Apple’s fall product launches often need compelling software stories to accompany new hardware. A customizable Camera app pairs nicely with a new iPhone. A new watch face pairs naturally with new Apple Watches. Expanded AI integrations could help keep Apple Intelligence in the headlines long after WWDC has ended.
In other words, Apple may be spacing out announcements rather than revealing everything at once.
And frankly, that would be a very Apple move.
iOS 27 may be bigger than we thought

The most important takeaway from Gurman’s report is that iOS 27 appears far from finished.
What Apple revealed during WWDC already represented one of the company’s most AI-focused software updates ever.

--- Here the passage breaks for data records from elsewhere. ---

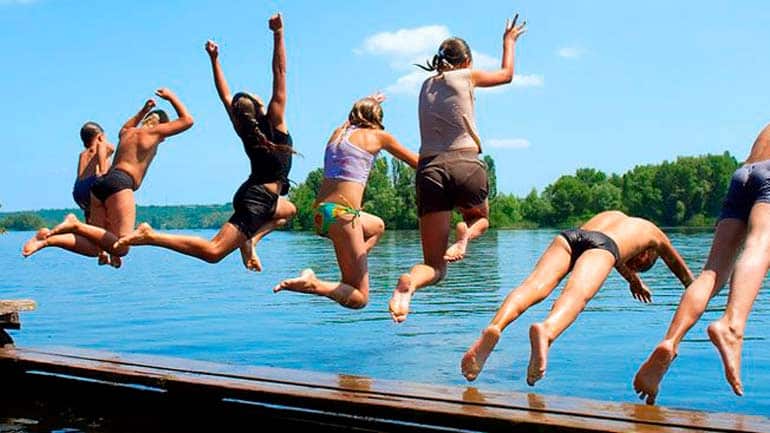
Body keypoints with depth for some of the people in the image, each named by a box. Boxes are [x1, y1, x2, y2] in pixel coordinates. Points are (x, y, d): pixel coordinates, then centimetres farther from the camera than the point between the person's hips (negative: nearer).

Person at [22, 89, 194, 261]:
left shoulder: (127, 133, 29)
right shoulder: (155, 131, 10)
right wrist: (171, 97, 29)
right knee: (120, 248, -15)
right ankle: (76, 224, -26)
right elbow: (187, 120, 18)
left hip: (100, 182, 8)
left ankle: (49, 238, -13)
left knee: (94, 248, 5)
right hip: (120, 183, -8)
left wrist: (143, 110, 58)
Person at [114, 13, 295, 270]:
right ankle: (151, 236, -29)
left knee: (289, 210, 36)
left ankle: (249, 239, 12)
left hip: (249, 193, 8)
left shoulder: (244, 130, 8)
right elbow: (280, 73, -11)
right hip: (259, 200, -8)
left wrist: (214, 60, 22)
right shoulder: (274, 123, -7)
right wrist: (278, 35, -14)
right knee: (213, 251, -17)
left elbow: (226, 96, 20)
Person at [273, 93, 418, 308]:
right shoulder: (378, 136, 4)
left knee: (377, 226, 37)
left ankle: (349, 276, 17)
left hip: (320, 211, 7)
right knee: (360, 298, 0)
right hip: (342, 212, -7)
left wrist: (367, 103, 62)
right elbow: (416, 162, 17)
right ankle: (312, 284, -24)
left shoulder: (338, 132, 18)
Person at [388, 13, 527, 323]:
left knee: (434, 266, 7)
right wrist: (509, 41, 48)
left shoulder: (427, 85, 20)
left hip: (429, 169, 3)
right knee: (480, 218, 32)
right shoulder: (467, 76, 11)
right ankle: (465, 234, -6)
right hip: (465, 164, -3)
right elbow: (506, 74, 29)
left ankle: (407, 283, -31)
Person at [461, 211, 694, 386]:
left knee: (534, 285, -22)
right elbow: (685, 274, 56)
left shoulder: (611, 215, 49)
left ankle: (494, 328, -51)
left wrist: (634, 280, 83)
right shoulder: (653, 233, 40)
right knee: (576, 294, -30)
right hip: (601, 244, -3)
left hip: (570, 235, 4)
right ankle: (545, 331, -63)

Siri AI, visual intelligence, smarter productivity tools, AI-powered creativity features, and deeper contextual awareness collectively signal a major shift in how Apple thinks about software.
If these additional features arrive later this year, they will further reinforce a broader trend emerging across Apple’s ecosystem.
The company is no longer simply making devices that respond to user input. It is building devices that anticipate needs, adapt to individual preferences, and increasingly serve as intelligent companions rather than passive tools.
For Apple fans, the exciting part is that WWDC may have only shown the opening chapter.
And if Gurman’s reporting proves accurate, some of iOS 27’s most interesting features are still waiting in the wings.